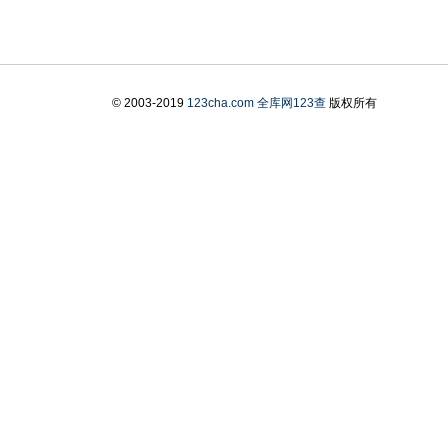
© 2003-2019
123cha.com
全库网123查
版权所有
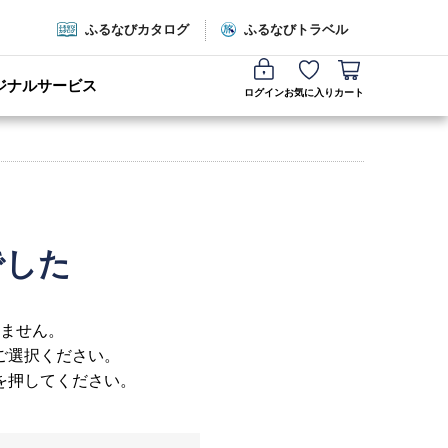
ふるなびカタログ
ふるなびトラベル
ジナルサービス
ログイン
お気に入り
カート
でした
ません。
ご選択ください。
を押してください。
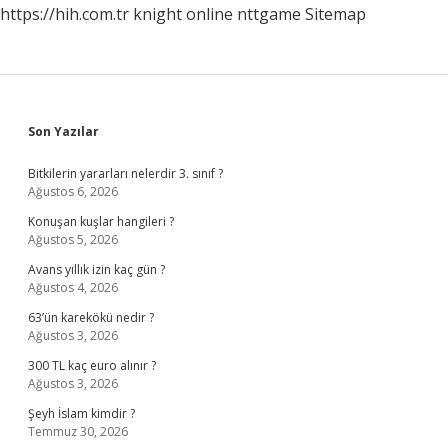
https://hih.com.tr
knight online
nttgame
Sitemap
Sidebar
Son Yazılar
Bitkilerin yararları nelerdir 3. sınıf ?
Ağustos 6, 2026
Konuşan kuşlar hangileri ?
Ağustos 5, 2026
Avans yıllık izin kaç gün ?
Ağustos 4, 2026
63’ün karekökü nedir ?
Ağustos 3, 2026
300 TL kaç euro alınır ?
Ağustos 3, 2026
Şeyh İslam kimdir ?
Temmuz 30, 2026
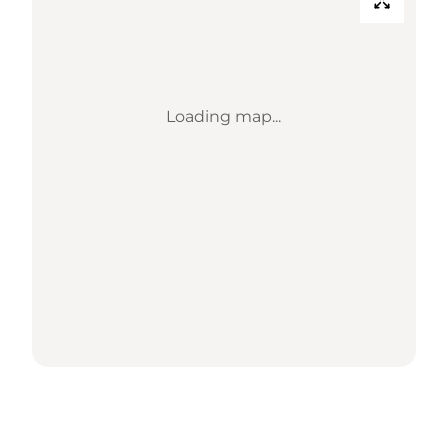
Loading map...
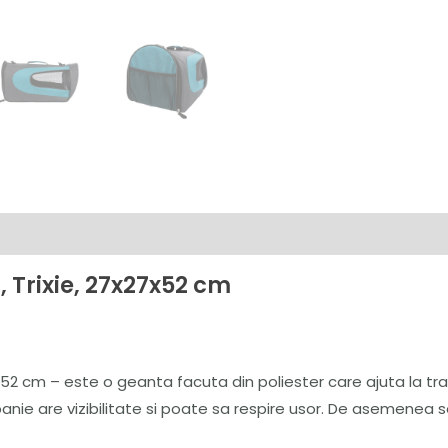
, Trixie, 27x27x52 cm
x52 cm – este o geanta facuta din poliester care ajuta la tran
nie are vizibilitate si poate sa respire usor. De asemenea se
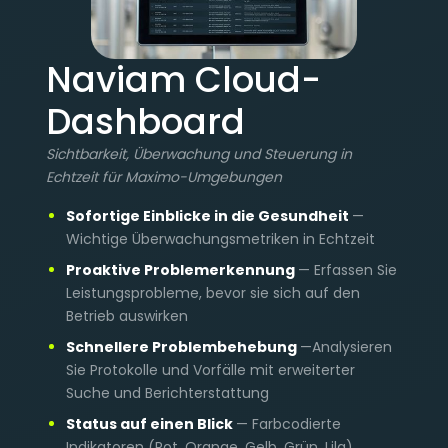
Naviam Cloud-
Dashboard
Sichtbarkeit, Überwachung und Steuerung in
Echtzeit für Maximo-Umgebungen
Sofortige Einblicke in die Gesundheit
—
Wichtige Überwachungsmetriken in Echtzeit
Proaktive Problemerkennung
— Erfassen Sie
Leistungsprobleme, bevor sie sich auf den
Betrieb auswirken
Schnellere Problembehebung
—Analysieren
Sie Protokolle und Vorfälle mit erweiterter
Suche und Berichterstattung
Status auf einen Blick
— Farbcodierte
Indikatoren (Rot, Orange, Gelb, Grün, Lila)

+-------+

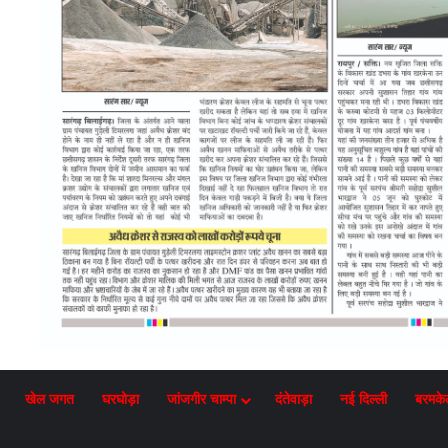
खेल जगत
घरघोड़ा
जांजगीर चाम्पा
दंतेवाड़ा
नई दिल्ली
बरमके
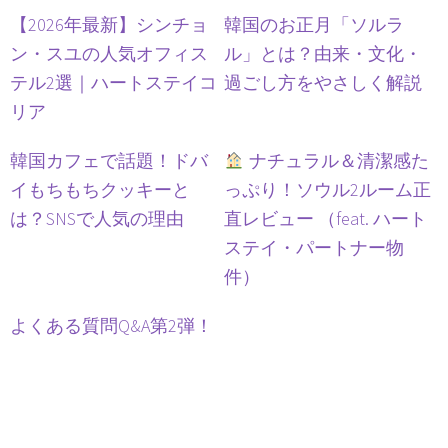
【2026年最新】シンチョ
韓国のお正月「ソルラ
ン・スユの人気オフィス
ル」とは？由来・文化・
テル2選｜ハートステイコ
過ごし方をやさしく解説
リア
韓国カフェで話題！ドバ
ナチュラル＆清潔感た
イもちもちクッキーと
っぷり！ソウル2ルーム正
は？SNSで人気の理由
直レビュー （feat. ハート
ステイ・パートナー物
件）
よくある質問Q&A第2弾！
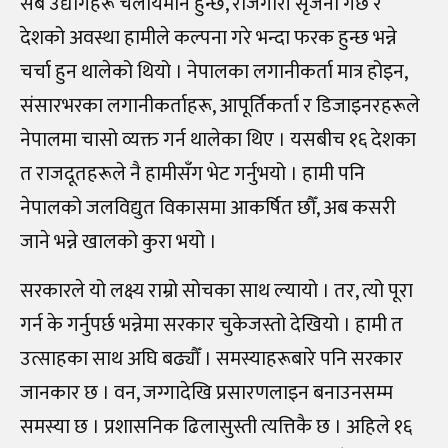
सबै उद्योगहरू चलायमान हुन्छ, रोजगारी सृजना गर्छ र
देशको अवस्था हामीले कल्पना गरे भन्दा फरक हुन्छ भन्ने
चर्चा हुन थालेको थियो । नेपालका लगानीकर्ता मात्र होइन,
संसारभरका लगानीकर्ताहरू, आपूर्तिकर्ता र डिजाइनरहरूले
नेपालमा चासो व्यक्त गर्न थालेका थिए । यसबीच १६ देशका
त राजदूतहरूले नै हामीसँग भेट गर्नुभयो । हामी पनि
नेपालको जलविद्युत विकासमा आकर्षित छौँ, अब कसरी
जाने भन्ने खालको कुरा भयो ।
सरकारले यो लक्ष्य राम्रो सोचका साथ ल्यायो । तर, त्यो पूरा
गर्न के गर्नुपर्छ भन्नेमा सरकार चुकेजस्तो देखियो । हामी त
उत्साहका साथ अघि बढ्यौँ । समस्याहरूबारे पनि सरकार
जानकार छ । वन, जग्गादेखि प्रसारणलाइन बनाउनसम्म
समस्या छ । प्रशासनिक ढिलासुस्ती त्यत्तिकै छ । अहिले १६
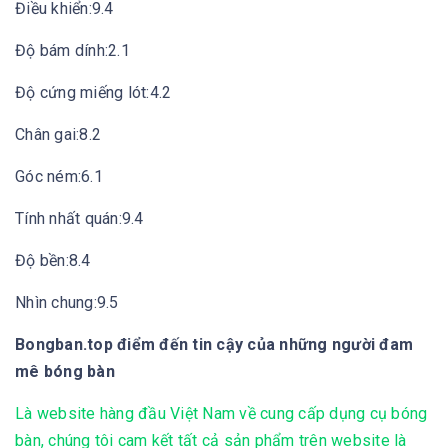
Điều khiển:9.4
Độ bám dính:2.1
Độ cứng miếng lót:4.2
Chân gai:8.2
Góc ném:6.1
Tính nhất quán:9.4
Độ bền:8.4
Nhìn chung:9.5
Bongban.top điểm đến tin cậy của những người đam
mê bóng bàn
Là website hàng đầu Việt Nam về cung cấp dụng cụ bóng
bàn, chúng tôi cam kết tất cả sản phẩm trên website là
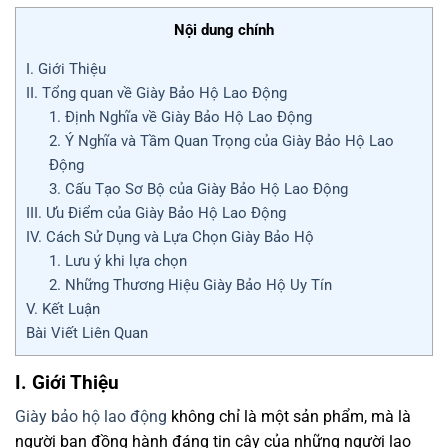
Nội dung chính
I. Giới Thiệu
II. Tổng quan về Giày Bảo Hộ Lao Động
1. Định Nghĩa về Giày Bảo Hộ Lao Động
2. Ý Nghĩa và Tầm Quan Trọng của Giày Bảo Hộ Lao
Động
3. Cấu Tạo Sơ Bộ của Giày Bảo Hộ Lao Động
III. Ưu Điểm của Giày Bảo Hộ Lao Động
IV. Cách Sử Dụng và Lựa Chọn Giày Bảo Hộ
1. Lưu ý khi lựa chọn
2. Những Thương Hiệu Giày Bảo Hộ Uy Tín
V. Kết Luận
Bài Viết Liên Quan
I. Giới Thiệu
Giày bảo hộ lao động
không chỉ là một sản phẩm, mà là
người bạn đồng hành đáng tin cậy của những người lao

+-------+

» **Problem statement**
Count every line of the material above that includes "phẩm", giving the total without any other words.

» **Exercise answer**
2